Caroni änderte den Firmennamen zu Flug- und Fahrzeugwerke Altenrhein AG (FFA) und produzierte nun auch Eisenbahn-Waggons. Auf Dauer war jedoch offenbar das Werk weder im Flugzeug- noch im Waggonbau konkurrenzfähig. Der Waggonbau wurde durch einen Mitbewerber aufgekauft und firmierte fortan als Schindler Waggon Altenrhein (SWA). 1997 rettete Stadler das Werk vor der Schliessung und führte es wieder in sicheres Fahrwasser. Auch das Rollmaterial der RhB ist durch die Produkte des Altenrheiner Traditionswerks geprägt. So sind bis heute sogenannte Schweizer Einheitswagen der Generationen EW I, EW II und EW III aus FFA-Zeiten sowie EW IV aus SWA-Zeiten im Einsatz.

Damit sind die jetzt in Altenrhein hergestellten Capricorn-Wagen die Überführung der Tradition ins Moderne. Die Feierlaune bei der Rhätischen fand auch optischen Ausdruck. So wurde der Triebzug mit dem Altenrheiner Jubiläums-Wagen nicht nur wie sonst üblich festlich foliert. „Er wurde gänzlich in ‚Champagner‘-Farbe und metaliesé sehr hochwertig lackiert“, betonte der Teilnehmer an der Zugübergabe, Journalistenkollege Jürg D. Lüthard. „Die eigens dazu entwickelte Farbe stammt von Weilburger in Weilburg, Deutschland.“ Anlässlich der Anlieferung dieses Fahrzeuges in Graubünden wurde es auf den Namen „Piz Palü“ getauft.

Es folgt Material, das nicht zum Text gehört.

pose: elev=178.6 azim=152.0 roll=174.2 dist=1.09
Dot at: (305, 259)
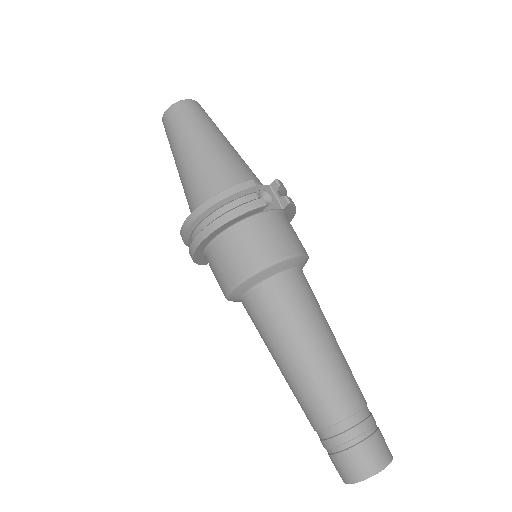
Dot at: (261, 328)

Und RhB-Direktor Renato Fasciati verkündete eine weitere Überraschung: „Unser Spezial-Capricorn 3133 ist mit gratis WLAN ausgestattet. Er steht damit nicht allein auf weiter Flur, wird doch mittelfristig die gesamte Capricorn-Flotte über WLAN verfügen.“ Tatsächlich haben alle Capricorn-Triebzüge, welche ab sofort nach Landquart geliefert werden, gratis WLAN an Bord. Die bereits ausgelieferten Fahrzeuge werden mit WLAN nachgerüstet.

Die Inbetriebsetzung der 56 Capricorn-Triebzüge kommt insgesamt gut und planmässig voran, heisst es bei der RhB. Von den 56 bestellten vierteiligen Zügen sind derzeit 24 Fahrzeuge bei der RhB, 21 Züge verkehren fahrplanmässig. Im kommenden Jahr 2022 verkehren die modernen Züge insbesondere auf der Strecke Landquart – Davos – Filisur, Landquart – St. Moritz sowie in der S-Bahn. Im Dezember 2022 startet die RhB den Flügelzugbetrieb. (red./jl/hfs)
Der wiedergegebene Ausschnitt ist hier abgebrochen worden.